Task requirements: Exactly the lines starting at the line containing "pinky dip: (234, 371)" and ending at the line containing "index tip: (519, 274)" are to be written out from the listing below, both included.

Data in this exercise:

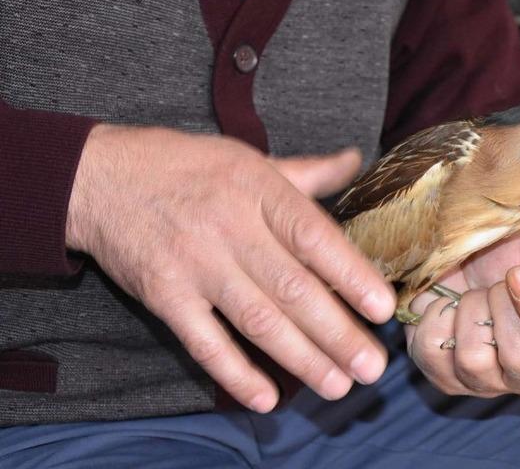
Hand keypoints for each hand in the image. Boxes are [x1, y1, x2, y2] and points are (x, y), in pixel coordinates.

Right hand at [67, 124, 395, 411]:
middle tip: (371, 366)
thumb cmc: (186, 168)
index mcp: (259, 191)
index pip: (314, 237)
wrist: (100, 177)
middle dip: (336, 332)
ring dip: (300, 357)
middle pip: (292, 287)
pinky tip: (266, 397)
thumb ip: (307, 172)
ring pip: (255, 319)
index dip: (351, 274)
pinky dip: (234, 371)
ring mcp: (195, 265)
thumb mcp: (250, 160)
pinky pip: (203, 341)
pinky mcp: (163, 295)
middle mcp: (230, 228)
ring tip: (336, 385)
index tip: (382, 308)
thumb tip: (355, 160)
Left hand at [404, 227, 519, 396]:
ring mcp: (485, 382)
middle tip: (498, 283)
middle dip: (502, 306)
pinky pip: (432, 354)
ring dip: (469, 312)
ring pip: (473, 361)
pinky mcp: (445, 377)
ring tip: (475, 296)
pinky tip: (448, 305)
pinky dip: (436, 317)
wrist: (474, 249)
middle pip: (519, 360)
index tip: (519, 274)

--

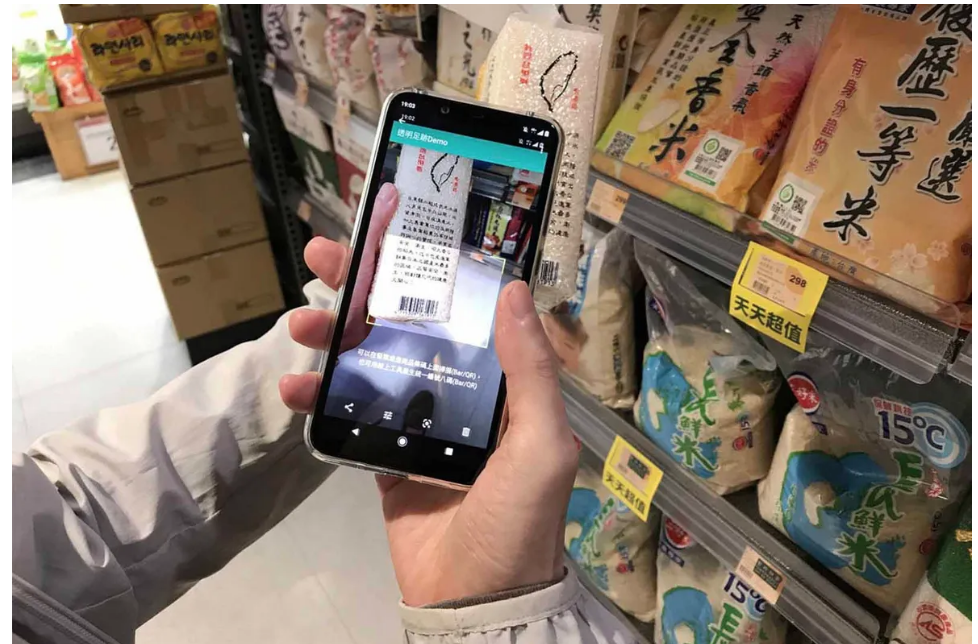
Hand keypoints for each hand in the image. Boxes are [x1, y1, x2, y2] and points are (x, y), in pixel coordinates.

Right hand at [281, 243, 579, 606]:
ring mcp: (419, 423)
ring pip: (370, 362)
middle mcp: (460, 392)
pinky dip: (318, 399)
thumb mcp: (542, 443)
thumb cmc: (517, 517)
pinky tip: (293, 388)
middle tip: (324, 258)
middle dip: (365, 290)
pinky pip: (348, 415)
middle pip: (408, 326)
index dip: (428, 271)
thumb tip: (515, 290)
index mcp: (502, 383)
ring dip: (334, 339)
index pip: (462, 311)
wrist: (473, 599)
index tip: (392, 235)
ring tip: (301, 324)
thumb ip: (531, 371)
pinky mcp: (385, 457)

Answer section:
pinky dip: (234, 371)
ring mcp: (195, 265)
thumb mcp: (250, 160)
pinky pip: (203, 341)
pinky mcp: (163, 295)
middle mcp: (230, 228)
ring tip: (336, 385)
index tip: (382, 308)
thumb tip: (355, 160)
Left hand at [404, 227, 519, 396]:
ring mcp: (485, 382)
middle tip: (498, 283)
middle dip: (502, 306)
pinky pip: (432, 354)
ring dip: (469, 312)
ring pip: (473, 361)
pinky mcp: (445, 377)
ring tip: (475, 296)
pinky tip: (448, 305)
pinky dip: (436, 317)
wrist: (474, 249)
middle pip: (519, 360)
index tip: (519, 274)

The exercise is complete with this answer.